暁久は口が横に伸び、本郷の突飛な考えについていけなくなる。

笠原と木々野も目が点の状態だ。
その気持ちはよくわかる。


「あの、待ってね本郷。その考えはちょっと違うんじゃないかな」


そして考えてもらいたい。
その旧校舎を壊す費用の捻出は、暁久たち生徒会の仕事だ。

お前はどれだけ俺たちの仕事を増やせば気が済むんだ。


「なにも違わないよ、椎名くん!我ながら名案だ!完璧だ!自分の頭脳に惚れぼれする…!」


お前は宝塚か。
本郷の背中に大きな羽根が見えるようだ。

しかしそんな現実逃避をしていても仕方がなかった。
なにより、そうしてる間に本郷はどんどん話を進めてしまう。


「だからさっそく、今週中にでも取り壊しの工事を…」
「ちょっと待って本郷」


暁久は言葉を遮り、アーモンド型の目で本郷を凝視する。
イスに座っているため、自然と上目になってしまっていた。


「取り壊しは先生方の許可がいるからすぐにはできない。それに旧校舎を取り壊しても、あいつらはべつのところに集まるだけだよ。
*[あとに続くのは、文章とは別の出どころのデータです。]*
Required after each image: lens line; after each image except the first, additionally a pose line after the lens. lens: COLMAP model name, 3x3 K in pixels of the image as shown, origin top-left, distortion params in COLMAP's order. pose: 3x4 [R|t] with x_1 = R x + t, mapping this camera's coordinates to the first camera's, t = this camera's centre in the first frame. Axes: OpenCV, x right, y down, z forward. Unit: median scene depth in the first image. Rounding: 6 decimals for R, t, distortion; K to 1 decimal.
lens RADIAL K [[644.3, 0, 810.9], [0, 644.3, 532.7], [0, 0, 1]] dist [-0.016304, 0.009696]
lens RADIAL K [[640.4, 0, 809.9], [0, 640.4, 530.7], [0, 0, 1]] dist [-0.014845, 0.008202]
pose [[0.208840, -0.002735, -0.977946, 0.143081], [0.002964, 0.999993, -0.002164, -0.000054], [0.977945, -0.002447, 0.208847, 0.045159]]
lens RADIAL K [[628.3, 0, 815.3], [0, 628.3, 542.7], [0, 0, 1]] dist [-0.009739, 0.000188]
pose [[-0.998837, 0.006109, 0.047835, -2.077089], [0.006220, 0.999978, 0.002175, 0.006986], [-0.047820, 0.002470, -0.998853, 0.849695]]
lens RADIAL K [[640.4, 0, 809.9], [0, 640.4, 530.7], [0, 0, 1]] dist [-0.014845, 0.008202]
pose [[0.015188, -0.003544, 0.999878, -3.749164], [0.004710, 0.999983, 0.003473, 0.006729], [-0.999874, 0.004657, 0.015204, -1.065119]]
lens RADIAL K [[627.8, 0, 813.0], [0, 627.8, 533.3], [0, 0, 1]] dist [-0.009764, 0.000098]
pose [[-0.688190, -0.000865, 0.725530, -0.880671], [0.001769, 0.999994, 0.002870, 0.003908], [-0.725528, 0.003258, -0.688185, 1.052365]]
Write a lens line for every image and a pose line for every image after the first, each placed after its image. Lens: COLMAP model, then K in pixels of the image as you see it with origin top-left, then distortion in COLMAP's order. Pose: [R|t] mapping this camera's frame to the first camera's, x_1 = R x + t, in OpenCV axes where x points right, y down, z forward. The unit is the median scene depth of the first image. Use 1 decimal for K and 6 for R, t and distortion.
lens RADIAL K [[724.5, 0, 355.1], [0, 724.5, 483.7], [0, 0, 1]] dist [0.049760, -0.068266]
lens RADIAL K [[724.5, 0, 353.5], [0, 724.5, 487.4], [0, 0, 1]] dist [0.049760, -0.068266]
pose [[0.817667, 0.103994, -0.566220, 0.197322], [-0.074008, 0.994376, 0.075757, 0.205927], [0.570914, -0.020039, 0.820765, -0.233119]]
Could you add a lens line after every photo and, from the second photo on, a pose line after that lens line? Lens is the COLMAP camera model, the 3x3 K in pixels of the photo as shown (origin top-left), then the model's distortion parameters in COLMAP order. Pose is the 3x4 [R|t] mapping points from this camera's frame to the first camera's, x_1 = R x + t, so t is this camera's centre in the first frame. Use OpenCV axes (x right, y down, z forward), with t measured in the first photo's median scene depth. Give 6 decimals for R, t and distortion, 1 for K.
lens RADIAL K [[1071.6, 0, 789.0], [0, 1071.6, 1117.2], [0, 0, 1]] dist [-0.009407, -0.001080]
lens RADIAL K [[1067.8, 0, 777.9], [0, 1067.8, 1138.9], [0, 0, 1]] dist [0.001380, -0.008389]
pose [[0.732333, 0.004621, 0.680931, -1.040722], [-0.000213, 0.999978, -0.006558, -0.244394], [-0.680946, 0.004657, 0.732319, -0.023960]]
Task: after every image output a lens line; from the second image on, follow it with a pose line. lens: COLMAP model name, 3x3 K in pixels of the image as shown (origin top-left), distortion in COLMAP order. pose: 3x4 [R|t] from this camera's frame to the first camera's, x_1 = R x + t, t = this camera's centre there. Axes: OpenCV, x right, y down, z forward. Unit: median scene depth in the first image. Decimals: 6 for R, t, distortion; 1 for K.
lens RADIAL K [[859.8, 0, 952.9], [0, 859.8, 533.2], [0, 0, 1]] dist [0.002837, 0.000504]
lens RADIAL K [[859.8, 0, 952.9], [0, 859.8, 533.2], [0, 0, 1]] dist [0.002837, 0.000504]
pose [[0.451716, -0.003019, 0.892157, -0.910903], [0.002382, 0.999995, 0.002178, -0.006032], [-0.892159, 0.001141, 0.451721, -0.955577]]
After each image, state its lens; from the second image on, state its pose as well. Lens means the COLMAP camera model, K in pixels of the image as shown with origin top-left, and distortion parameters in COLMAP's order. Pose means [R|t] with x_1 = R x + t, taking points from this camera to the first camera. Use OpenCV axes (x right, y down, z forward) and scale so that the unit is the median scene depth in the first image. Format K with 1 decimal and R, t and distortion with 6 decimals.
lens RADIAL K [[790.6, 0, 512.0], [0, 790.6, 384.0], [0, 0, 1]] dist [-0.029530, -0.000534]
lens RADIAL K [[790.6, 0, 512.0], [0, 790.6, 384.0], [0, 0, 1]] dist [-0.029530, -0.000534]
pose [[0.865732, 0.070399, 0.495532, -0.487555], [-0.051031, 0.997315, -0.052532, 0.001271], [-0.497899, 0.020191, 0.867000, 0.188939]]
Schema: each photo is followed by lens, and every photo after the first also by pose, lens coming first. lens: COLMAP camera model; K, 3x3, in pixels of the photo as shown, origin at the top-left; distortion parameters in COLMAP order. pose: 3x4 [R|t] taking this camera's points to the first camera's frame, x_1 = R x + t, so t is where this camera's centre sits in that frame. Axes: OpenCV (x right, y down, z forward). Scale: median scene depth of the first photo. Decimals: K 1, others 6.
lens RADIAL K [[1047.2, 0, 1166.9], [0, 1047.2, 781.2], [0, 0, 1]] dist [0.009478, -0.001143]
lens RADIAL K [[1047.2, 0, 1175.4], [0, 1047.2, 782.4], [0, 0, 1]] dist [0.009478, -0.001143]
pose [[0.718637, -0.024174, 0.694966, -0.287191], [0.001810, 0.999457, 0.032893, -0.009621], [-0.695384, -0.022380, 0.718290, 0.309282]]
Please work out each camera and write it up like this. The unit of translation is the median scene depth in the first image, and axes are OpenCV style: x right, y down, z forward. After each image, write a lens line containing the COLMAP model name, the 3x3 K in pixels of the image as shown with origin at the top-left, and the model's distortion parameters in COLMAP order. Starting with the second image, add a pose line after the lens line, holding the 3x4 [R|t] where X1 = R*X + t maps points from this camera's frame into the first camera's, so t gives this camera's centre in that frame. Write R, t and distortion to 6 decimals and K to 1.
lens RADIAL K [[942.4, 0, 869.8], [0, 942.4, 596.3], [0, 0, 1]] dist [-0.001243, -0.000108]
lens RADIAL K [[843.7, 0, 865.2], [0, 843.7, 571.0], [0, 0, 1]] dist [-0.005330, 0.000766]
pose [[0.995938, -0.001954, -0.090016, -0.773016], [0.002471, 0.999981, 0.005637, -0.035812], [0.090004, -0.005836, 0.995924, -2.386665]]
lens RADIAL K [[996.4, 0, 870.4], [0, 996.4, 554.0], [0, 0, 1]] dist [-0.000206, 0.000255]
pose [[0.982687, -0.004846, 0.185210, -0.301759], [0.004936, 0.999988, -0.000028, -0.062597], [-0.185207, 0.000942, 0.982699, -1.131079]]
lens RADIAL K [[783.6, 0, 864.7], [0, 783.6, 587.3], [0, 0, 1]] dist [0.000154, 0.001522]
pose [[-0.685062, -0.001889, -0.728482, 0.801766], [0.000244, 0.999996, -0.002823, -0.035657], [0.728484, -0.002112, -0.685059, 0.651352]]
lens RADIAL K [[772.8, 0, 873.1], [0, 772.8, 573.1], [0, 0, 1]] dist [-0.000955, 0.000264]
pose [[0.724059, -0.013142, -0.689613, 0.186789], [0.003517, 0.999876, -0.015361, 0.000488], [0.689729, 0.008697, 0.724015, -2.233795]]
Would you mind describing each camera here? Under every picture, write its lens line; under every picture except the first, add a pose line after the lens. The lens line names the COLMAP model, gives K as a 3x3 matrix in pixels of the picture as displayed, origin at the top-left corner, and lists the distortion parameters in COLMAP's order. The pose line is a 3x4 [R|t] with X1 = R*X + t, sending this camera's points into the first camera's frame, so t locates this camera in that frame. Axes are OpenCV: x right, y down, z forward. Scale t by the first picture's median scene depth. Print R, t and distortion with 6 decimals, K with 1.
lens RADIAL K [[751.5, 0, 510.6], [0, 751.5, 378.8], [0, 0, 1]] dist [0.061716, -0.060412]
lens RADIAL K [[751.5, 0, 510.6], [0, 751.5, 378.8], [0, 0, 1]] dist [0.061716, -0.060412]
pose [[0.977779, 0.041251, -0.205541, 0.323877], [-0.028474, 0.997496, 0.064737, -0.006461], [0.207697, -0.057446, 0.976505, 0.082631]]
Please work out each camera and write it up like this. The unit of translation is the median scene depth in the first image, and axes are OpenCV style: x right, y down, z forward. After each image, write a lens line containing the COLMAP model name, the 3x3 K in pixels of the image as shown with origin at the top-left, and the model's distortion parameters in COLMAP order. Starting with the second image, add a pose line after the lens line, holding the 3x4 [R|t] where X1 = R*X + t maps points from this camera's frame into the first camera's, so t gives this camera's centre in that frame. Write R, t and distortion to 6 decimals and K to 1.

それじゃあなんの解決にもなってない」
「…椎名くん…かっこいい」


語気を強めて本郷を説得する暁久に、笠原と木々野がうっとりと頬を染める。

雑誌でしか見れないような、洗練された表情だ。

そのきりっと上がった目元はたしかにかっこいいが、暁久はそれどころではない。
本郷を自由にさせてしまえば必ずツケが自分たちに回ってくる。
そうして生徒会の仕事が滞って困るのは暁久たちなのだ。


本郷を止めるのに必死で、彼までもが暁久に見とれているとは気付いていなかった。


「だから取り壊しには反対だ。方法はほかにもあるはずだよ」


締めくくった暁久は、本郷の様子を窺う。
しかし微動だにしない彼に、首を傾げた。


(あれ…?俺変なこと言ったか?)


笠原たちも頬を染めているし、うまく状況が掴めない。

どうしようかと思っていると、横から低い声がかかった。